= Symphony No. 89 (Haydn) =

Symphony by Joseph Haydn

The Symphony No. 89 in F major, Hoboken I/89, was written by Joseph Haydn in 1787, and performed under the auspices of Nikolaus Esterházy at Esterháza. It is sometimes referred to as The Letter W referring to an older method of cataloging Haydn's symphonic output.

The second and fourth movements of this symphony are based on movements of a Concerto for Lire Organizzata in F, Hob. VIIh/5, that Haydn composed in 1786, a year before this work, for Ferdinand IV, King of Naples. To accommodate other orchestras, Haydn had arranged all of his Lire Concertos to be played with flute and oboe as the solo instruments instead of the two lire.

== Music ==
The symphony is scored for flute, two oboes, two bassoons, two horns and strings.

It is in standard four-movement form:

The first movement opens with five forte staccato chords followed by a flowing piano melody.
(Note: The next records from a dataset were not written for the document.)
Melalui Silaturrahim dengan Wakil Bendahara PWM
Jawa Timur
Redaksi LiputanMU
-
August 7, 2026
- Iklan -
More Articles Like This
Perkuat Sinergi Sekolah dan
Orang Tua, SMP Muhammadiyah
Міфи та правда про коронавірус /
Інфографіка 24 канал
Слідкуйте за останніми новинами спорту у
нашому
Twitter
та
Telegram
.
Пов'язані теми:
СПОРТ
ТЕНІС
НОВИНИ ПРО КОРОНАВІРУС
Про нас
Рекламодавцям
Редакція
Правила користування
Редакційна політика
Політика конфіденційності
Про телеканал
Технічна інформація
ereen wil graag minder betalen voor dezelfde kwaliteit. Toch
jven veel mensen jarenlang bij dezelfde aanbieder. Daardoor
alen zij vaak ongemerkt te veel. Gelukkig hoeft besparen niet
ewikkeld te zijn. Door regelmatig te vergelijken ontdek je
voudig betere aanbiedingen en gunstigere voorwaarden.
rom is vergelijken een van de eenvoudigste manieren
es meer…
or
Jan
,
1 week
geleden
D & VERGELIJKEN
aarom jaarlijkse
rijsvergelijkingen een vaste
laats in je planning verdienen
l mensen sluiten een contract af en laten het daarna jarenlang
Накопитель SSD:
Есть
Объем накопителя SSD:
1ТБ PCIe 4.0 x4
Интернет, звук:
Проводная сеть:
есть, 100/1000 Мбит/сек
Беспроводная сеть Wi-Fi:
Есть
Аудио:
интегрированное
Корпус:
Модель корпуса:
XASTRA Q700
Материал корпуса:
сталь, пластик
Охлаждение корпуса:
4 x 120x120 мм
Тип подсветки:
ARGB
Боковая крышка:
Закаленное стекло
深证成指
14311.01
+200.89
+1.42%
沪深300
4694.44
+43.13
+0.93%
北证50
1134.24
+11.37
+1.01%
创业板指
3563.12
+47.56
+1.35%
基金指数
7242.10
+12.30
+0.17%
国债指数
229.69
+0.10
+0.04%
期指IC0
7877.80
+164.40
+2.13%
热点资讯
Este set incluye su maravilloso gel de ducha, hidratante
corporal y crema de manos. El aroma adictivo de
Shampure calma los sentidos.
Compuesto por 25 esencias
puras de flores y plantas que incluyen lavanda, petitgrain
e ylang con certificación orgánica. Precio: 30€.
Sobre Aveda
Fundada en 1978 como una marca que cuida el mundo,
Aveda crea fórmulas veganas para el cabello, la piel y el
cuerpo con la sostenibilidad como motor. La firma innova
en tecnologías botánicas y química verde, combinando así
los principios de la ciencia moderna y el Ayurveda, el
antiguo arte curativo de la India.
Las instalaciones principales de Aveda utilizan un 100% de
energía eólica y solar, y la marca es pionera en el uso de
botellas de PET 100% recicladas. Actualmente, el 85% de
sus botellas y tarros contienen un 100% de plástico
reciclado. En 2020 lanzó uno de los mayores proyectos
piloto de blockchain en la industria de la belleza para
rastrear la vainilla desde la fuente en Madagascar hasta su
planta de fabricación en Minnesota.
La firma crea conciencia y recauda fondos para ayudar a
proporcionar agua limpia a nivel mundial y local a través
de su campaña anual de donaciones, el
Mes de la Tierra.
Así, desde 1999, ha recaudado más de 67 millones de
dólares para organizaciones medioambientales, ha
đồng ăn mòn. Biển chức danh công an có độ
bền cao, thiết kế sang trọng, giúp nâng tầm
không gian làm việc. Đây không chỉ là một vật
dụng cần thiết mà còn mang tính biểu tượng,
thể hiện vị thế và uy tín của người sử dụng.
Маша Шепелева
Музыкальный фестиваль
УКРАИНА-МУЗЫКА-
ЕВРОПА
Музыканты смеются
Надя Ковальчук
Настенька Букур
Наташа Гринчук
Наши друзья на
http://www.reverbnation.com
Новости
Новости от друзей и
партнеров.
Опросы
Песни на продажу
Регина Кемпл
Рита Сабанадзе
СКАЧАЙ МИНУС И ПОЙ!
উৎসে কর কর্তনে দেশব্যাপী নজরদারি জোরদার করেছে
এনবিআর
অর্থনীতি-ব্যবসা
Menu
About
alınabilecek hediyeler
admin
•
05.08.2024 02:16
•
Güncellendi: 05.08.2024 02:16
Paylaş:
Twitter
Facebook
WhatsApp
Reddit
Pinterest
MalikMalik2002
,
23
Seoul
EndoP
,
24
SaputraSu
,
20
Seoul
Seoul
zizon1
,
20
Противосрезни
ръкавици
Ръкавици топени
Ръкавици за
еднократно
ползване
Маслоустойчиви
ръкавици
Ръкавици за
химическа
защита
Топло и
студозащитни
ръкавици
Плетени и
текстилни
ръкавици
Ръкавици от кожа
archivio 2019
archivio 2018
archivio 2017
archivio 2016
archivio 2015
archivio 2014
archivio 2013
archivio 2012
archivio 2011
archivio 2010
The development section maintains the thematic order of the exposition, but develops the harmonic structure. Then in the recapitulation, the music stays in the tonic, but the themes themselves are developed. This has the effect of melodically interchanging the development and recapitulation sections while maintaining their harmonic roles. Haydn had previously used this effect in his 75th Symphony.

The second movement is a siciliano in 6/8 with a flowing theme. Because of the movement's origins as a Lire Concerto (which could only play in a few key signatures), this is one of Haydn's more straightforward siciliano movements.

The third movement is a minuet in which the winds have the predominant role. No other symphonic minuet begins with the wind band alone. The trio highlights the solo flute.

As noted above, the fourth movement is also derived from an earlier Lire Concerto. The ternary finale of the concerto is extended to a rondo (ABACA form) with an extended coda for the symphony. The new second episode is a contrapuntal F minor section which is quite turbulent and lends a symphonic weight to the movement that would be out of place in the earlier concerto. In the refrain, Haydn uses an unusual musical marking when the opening recurs in the second strain – strascinando – which instructs the performers to drag the beginning of this theme as it returns.